The hacktivist ethos that CDC pioneered later informed the work of groups like Anonymous, which notably targeted the Church of Scientology, a longtime Cult foe, with its first major action. They have even been subsumed into parts of the establishment: One of the members later led the military’s futuristic Defense Advanced Research Projects Agency.

“They were a really important early kind of group, establishing those hacktivist tendencies,” Coleman said. “In terms of widespread popular appeal, that really came with Anonymous.”

Beto O’Rourke’s time with the Cult of the Dead Cow, explained

You should read Menn’s full article for an exhaustive history and discussion of O’Rourke’s relationship with the CDC. He also related on Twitter how he discovered the connection.

In brief, O’Rourke had wandered into the bulletin board systems where CDC lived, starting one about punk music. It was there he was linked up with the loose collection of posting boards that made up CDC, where its members mingled. He appears to have used stolen high-speed internet and frequented pirating sites for games, a history that suggests O’Rourke was well-versed in the early digital native culture that preceded social media.

“That was significant that he was on these boards. It’s not something most people knew about,” Coleman said. “You’d have to have a kind of geeky inclination to end up there.”

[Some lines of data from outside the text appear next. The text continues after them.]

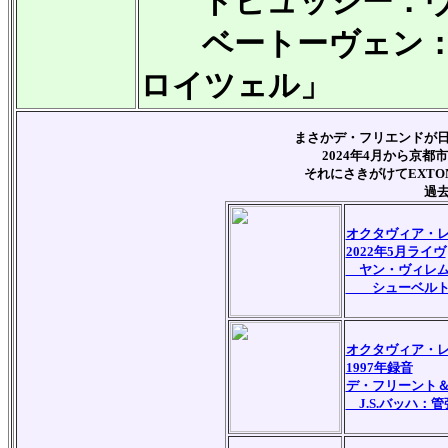
ドビュッシー：ヴァイ
ベートーヴェン：ヴ
ロイツェル」
まさかデ・フリエンドが
2024年4月から京
それにさきがけてEXT
過
オクタヴィア・
2022年5月ライヴ
ヤン・ヴィレム
シューベルトの交
オクタヴィア・
1997年録音
デ・フリーント
J.S.バッハ：管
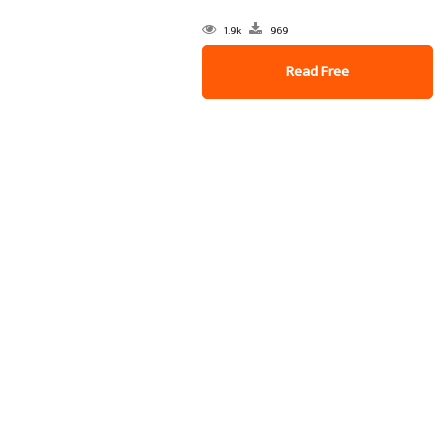
1.9k
969
Read Free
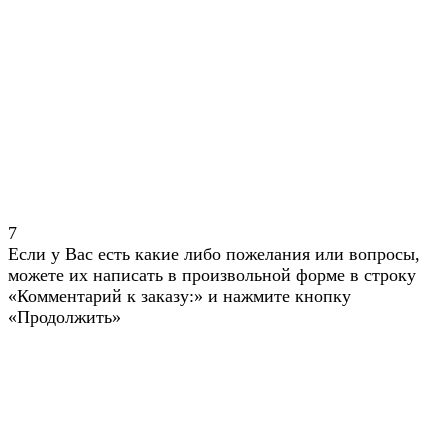
7
Если у Вас есть какие либо пожелания или вопросы,
можете их написать в произвольной форме в строку
«Комментарий к заказу:» и нажмите кнопку
«Продолжить»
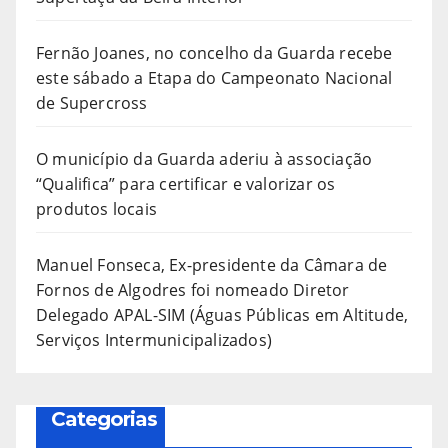
Fernão Joanes, no concelho da Guarda recebe
este sábado a Etapa do Campeonato Nacional
de Supercross
O município da Guarda aderiu à associação
“Qualifica” para certificar e valorizar os
produtos locais
Manuel Fonseca, Ex-presidente da Câmara de
Fornos de Algodres foi nomeado Diretor
Delegado APAL-SIM (Águas Públicas em Altitude,
Serviços Intermunicipalizados)
Categorias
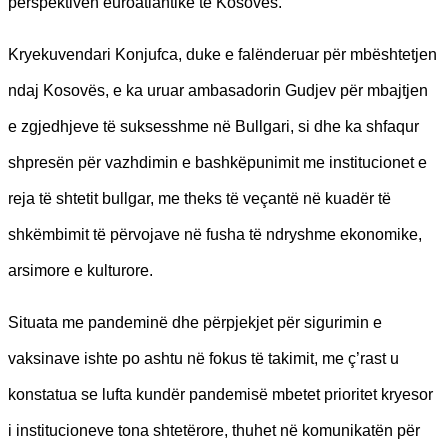
perspektivën euroatlantike të Kosovës.
Kryekuvendari Konjufca, duke e falënderuar për mbështetjen
ndaj Kosovës, e ka uruar ambasadorin Gudjev për mbajtjen
e zgjedhjeve të suksesshme në Bullgari, si dhe ka shfaqur
shpresën për vazhdimin e bashkëpunimit me institucionet e
reja të shtetit bullgar, me theks të veçantë në kuadër të
shkëmbimit të përvojave në fusha të ndryshme ekonomike,
arsimore e kulturore.
Situata me pandeminë dhe përpjekjet për sigurimin e
vaksinave ishte po ashtu në fokus të takimit, me ç’rast u
konstatua se lufta kundër pandemisë mbetet prioritet kryesor
i institucioneve tona shtetërore, thuhet në komunikatën për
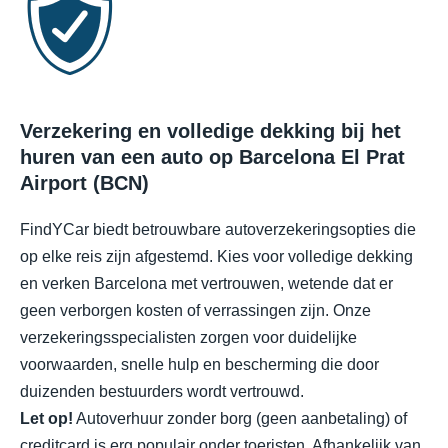
Verzekering en volledige dekking bij het
huren van een auto op Barcelona El Prat
Airport (BCN)
FindYCar biedt betrouwbare autoverzekeringsopties die
op elke reis zijn afgestemd. Kies voor volledige dekking
en verken Barcelona met vertrouwen, wetende dat er
geen verborgen kosten of verrassingen zijn. Onze
verzekeringsspecialisten zorgen voor duidelijke
voorwaarden, snelle hulp en bescherming die door
duizenden bestuurders wordt vertrouwd.
Let op!
Autoverhuur zonder borg (geen aanbetaling) of
creditcard is erg populair onder toeristen. Afhankelijk van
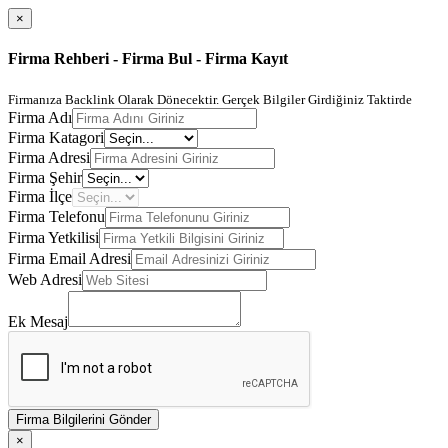
×
Firma Rehberi - Firma Bul - Firma Kayıt
Firmanıza Backlink Olarak Dönecektir. Gerçek Bilgiler Girdiğiniz Taktirde
Firma Adı
Firma Katagori
Firma Adresi
Firma Şehir
Firma İlçe
Firma Telefonu
Firma Yetkilisi
Firma Email Adresi
Web Adresi
Ek Mesaj
Firma Bilgilerini Gönder
×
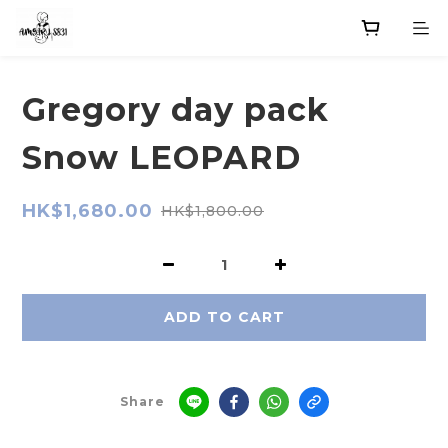
Gregory day pack
Snow LEOPARD
HK$1,680.00
HK$1,800.00
ADD TO CART
Share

Menn flags a few notable posts from O’Rourke’s time on the CDC boards, writing under the name Psychedelic Warlord. There was one in which he discussed “a money-less society (or have a society where money is heavily de-emphasized).” In another, he wrote a disturbing piece of short fiction about running over a couple of children in the middle of the street. O’Rourke also fought with another poster who identified as a Nazi, challenging the poster’s notion that Adolph Hitler was misunderstood.

O’Rourke described what his time inside CDC had meant to him like this to Menn:

“I was really at the margins, but I very much wanted to be as cool as these people, as sophisticated and technologically proficient and aware and smart as they were,” he said in the interview. “I never was, but it meant so much just being able to be a part of something with them…understanding how the world worked – literally how it worked, how the phone system worked and how we were all connected to each other.”

It’s difficult to know how much his time with CDC still informs O’Rourke’s worldview. Menn notes he’s been outspoken in favor of net neutrality and savvy in his use of social media to push the Beto brand. That the other CDC users did not speak to the press any earlier in O’Rourke’s career is a testament to “the very strong code of ethics” among the people in these groups, Coleman said.

“It was a kind of club of people who were very interesting and very smart, who liked to intervene politically,” she said. “I do think it’ll be interesting, now that the cat’s out of the bag, how it’s gonna be associated with his team or treated by the hacker community.”

There might not be much more to learn about O’Rourke and the Cult of the Dead Cow. It does track with his overly online persona and confirms his past flirtations with more fringe cultures. It probably does not explain whether or not he supports Medicare-for-all.

But it’s still a new wrinkle in the back story of a candidate whose campaign seems premised almost entirely on his personal charisma and self-created narrative.